By Ed Crowley, CEO, Virtulytix, Inc.
A Data Scientist is “a person employed to analyze and interpret complex digital data, such as the usage statistics of a website, especially in order to assist a business in its decision-making.” This job title was developed during the early stages of the development of data science to describe the all-encompassing skill sets required to build data science solutions, particularly in the field of predictive and prescriptive analytics, machine learning, and other data science applications.
Most people tend to think of a Data Scientist as being very focused on developing and applying advanced statistical models and modelling techniques. Interestingly, real data science is mostly about working with data and in fact, according to IBM Data Scientist Tom Konchan, data science work is 80% data engineering and 20% analytics / statistics. This is exactly what we have found in our practice.

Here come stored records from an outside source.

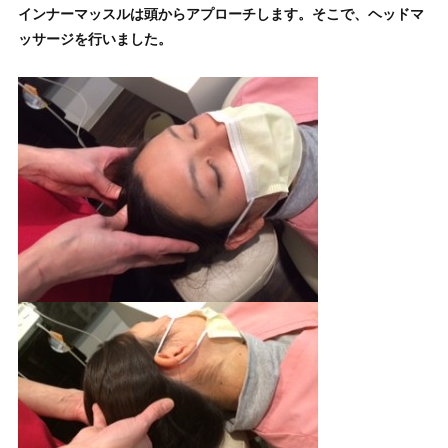
インナーマッスルは頭からアプローチします。そこで、ヘッドマ
ッサージを行いました。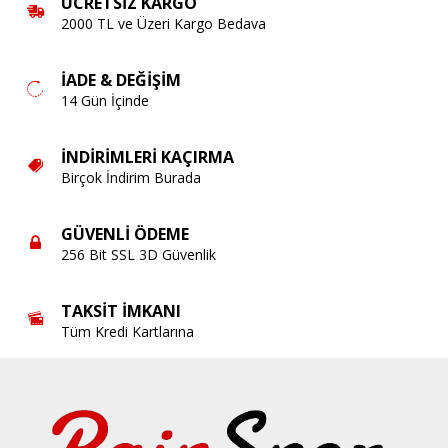
ÜCRETSIZ KARGO
2000 TL ve Üzeri Kargo Bedava
İADE & DEĞIŞIM
14 Gün İçinde
İNDIRIMLERI KAÇIRMA
Birçok İndirim Burada
GÜVENLI ÖDEME
256 Bit SSL 3D Güvenlik
TAKSIT İMKANI
Tüm Kredi Kartlarına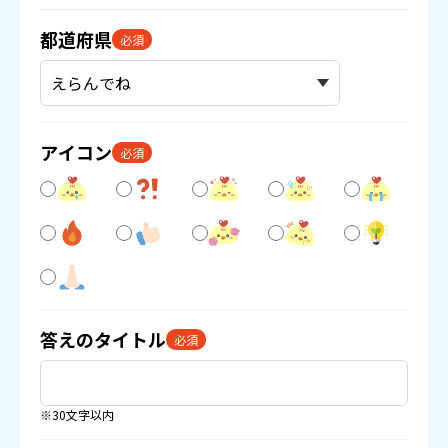
都道府県
必須
アイコン
必須
答えのタイトル
必須
※30文字以内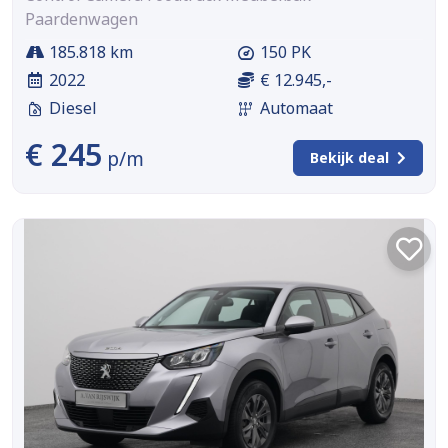
Paardenwagen
185.818 km
150 PK
2022
€ 12.945,-
Diesel
Automaat
€ 245
p/m
Bekijk deal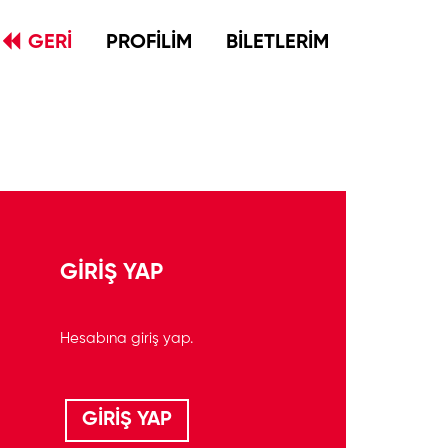
GERİ
PROFİLİM
BİLETLERİM
GİRİŞ YAP
Hesabına giriş yap.
GİRİŞ YAP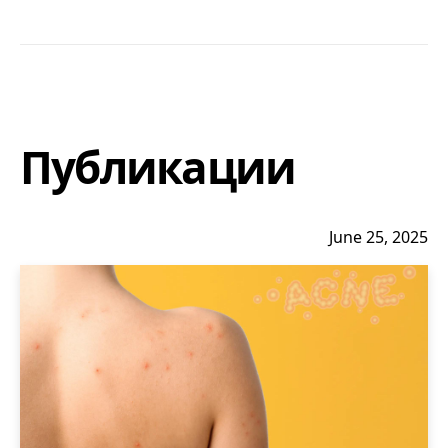
Публикации
June 25, 2025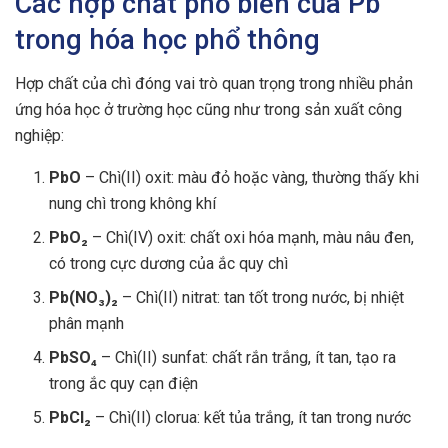
Các hợp chất phổ biến của Pb
trong hóa học phổ thông
Hợp chất của chì đóng vai trò quan trọng trong nhiều phản
ứng hóa học ở trường học cũng như trong sản xuất công
nghiệp:
PbO
– Chì(II) oxit: màu đỏ hoặc vàng, thường thấy khi
nung chì trong không khí
PbO₂
– Chì(IV) oxit: chất oxi hóa mạnh, màu nâu đen,
có trong cực dương của ắc quy chì
Pb(NO₃)₂
– Chì(II) nitrat: tan tốt trong nước, bị nhiệt
phân mạnh
PbSO₄
– Chì(II) sunfat: chất rắn trắng, ít tan, tạo ra
trong ắc quy cạn điện
PbCl₂
– Chì(II) clorua: kết tủa trắng, ít tan trong nước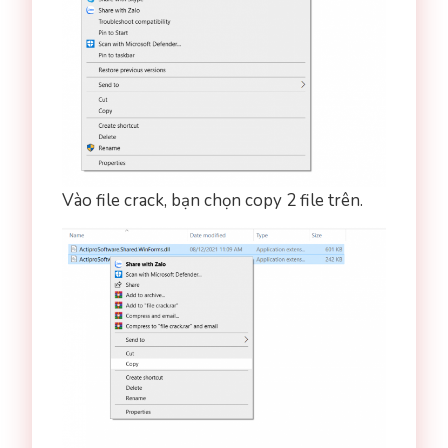
Vào file crack, bạn chọn copy 2 file trên.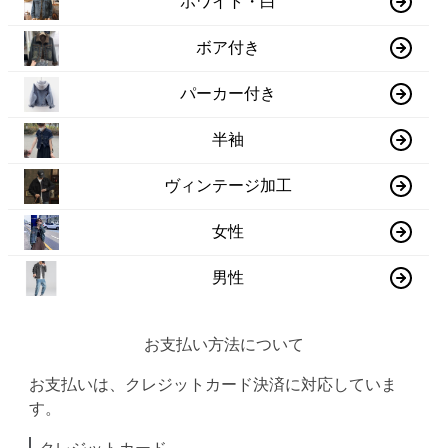
ホワイト・白
ボア付き
パーカー付き
半袖
ヴィンテージ加工
女性
男性
お支払い方法について
お支払いは、クレジットカード決済に対応していま
す。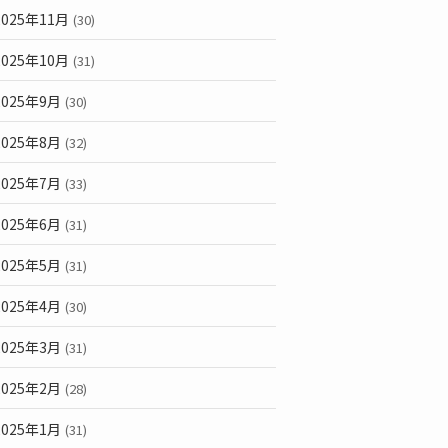
2025年11月
(30)
2025年10月
(31)
2025年9月
(30)
2025年8月
(32)
2025年7月
(33)
2025年6月
(31)
2025年5月
(31)
2025年4月
(30)
2025年3月
(31)
2025年2月
(28)
2025年1月
(31)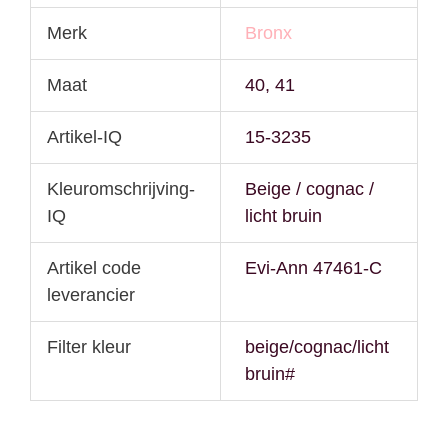
Merk
Bronx
Maat
40, 41
Artikel-IQ
15-3235
Kleuromschrijving-
Beige / cognac /
IQ
licht bruin
Artikel code
Evi-Ann 47461-C
leverancier
Filter kleur
beige/cognac/licht
bruin#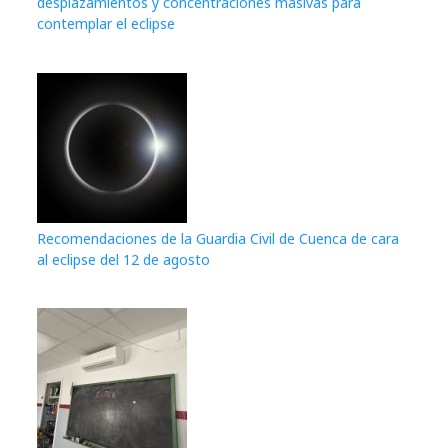
desplazamientos y concentraciones masivas para
contemplar el eclipse
Recomendaciones de la Guardia Civil de Cuenca de cara
al eclipse del 12 de agosto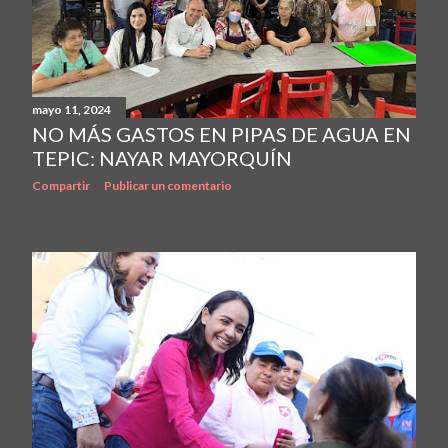
mayo 11, 2024
NO MÁS GASTOS EN PIPAS DE AGUA EN
TEPIC: NAYAR MAYORQUÍN
Compartir
Publicar un comentario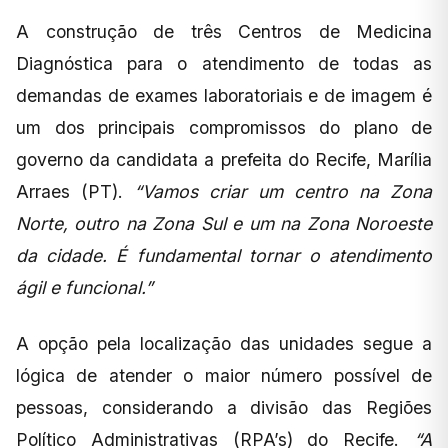
A construção de três Centros de Medicina
Diagnóstica para o atendimento de todas as
demandas de exames laboratoriais e de imagem é
um dos principais compromissos do plano de
governo da candidata a prefeita do Recife, Marília
Arraes (PT).
“Vamos criar um centro na Zona
Norte, outro na Zona Sul e um na Zona Noroeste
da cidade. É fundamental tornar o atendimento
ágil e funcional.”
A opção pela localização das unidades segue a
lógica de atender o maior número possível de
pessoas, considerando a divisão das Regiões
Político Administrativas (RPA’s) do Recife.
“A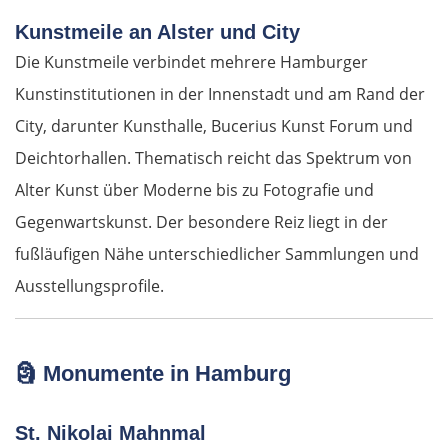
Kunstmeile an Alster und City
Die Kunstmeile verbindet mehrere Hamburger
Kunstinstitutionen in der Innenstadt und am Rand der
City, darunter Kunsthalle, Bucerius Kunst Forum und
Deichtorhallen. Thematisch reicht das Spektrum von
Alter Kunst über Moderne bis zu Fotografie und
Gegenwartskunst. Der besondere Reiz liegt in der
fußläufigen Nähe unterschiedlicher Sammlungen und
Ausstellungsprofile.
🗿
Monumente in Hamburg
St. Nikolai Mahnmal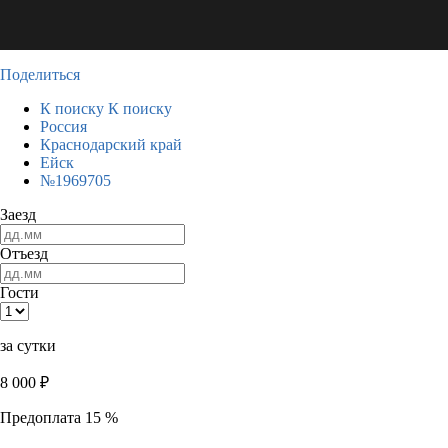
Поделиться
К поиску
К поиску
Россия
Краснодарский край
Ейск
№1969705
Заезд
Отъезд
Гости
за сутки
8 000
₽
Предоплата 15 %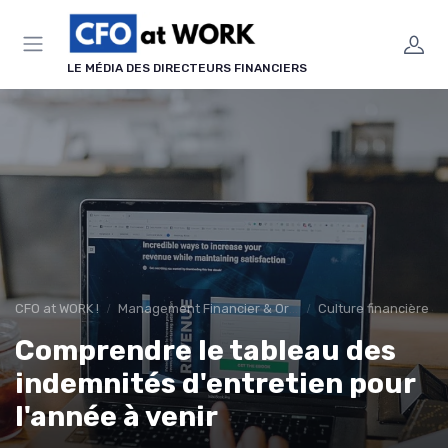
Panneau de gestion des cookies
LE MÉDIA DES DIRECTEURS FINANCIERS
CFO at WORK !
Management Financier & Organisation
Culture financière 
Comprendre le tableau des
indemnités d'entretien pour
l'année à venir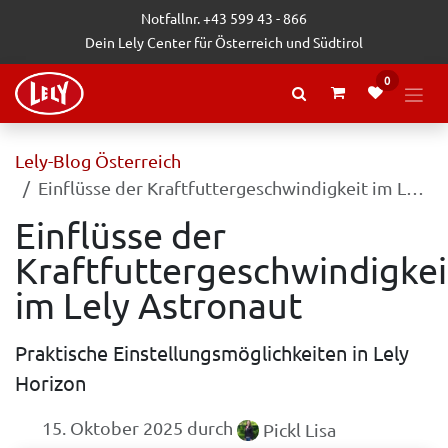
Zum Inhalt springen
Notfallnr. +43 599 43 - 866
Dein Lely Center für Österreich und Südtirol
0
Lely-Blog Österreich
Einflüsse der Kraftfuttergeschwindigkeit im Lely Astronaut
Einflüsse der
Kraftfuttergeschwindigkei
im Lely Astronaut
Praktische Einstellungsmöglichkeiten in Lely
Horizon
15. Oktober 2025
durch
Pickl Lisa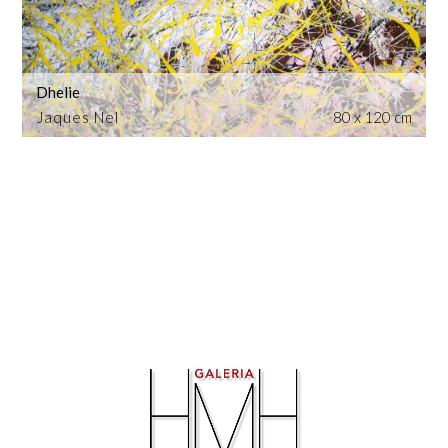
Dhelie
Jaques Nel
80 x 120 cm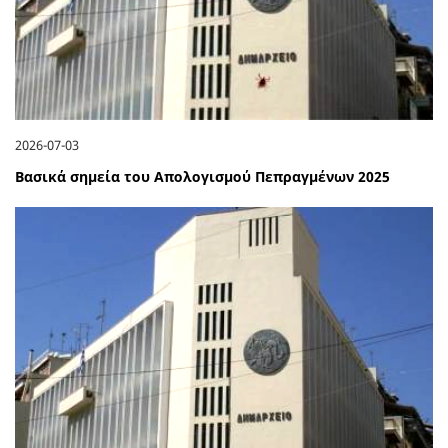
2026-07-03
Βασικά σημεία του Απολογισμού Πεπραγμένων 2025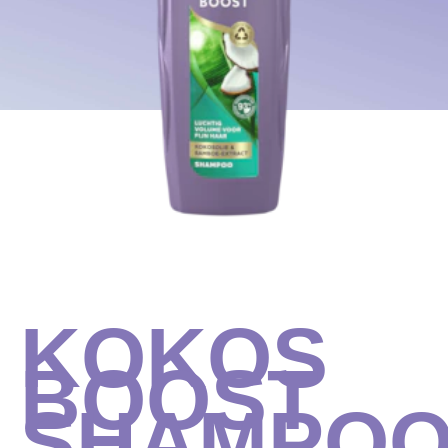
KOKOS
BOOST
SHAMPO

At Virtulytix, we develop SaaS predictive analytics solutions, create and deploy custom analytics solutions, and consult to clients on solutions development. In essence, we are a data analytics shop focused on the Industrial IoT, and one of our biggest challenges is how to get the most efficiency and effectiveness out our data science team. One of the ways we do this is by separating the Data Scientist and Data Engineering role.
Clearly, the two roles have many similarities and require some of the same skills, however, they are different enough to warrant splitting their roles to gain the optimum amount of efficiency. As we look at it, the two roles require slightly different roles as shown below:
So while Data Engineering is heavy into system integration, data structures and computer science – Data Scientists still need to have at least a working knowledge in these areas. And while the Data Scientist has deep experience in statistical techniques, data mining skills, and data visualization, the Data Engineer needs to have at least a working knowledge in these areas. So, it’s not an mutually exclusive skills set, but rather a matter of the depth of skills for each position.
By separating the roles, we find that our time to deployment, model development, and implementations all happen faster due to the specialization by our team members. It is important to acknowledge that our Data Scientists and Data Engineers work as a very close-knit team, with almost continuous daily interaction. “Throwing things over the wall” just doesn’t work in this area due to the inter-relatedness of each discipline.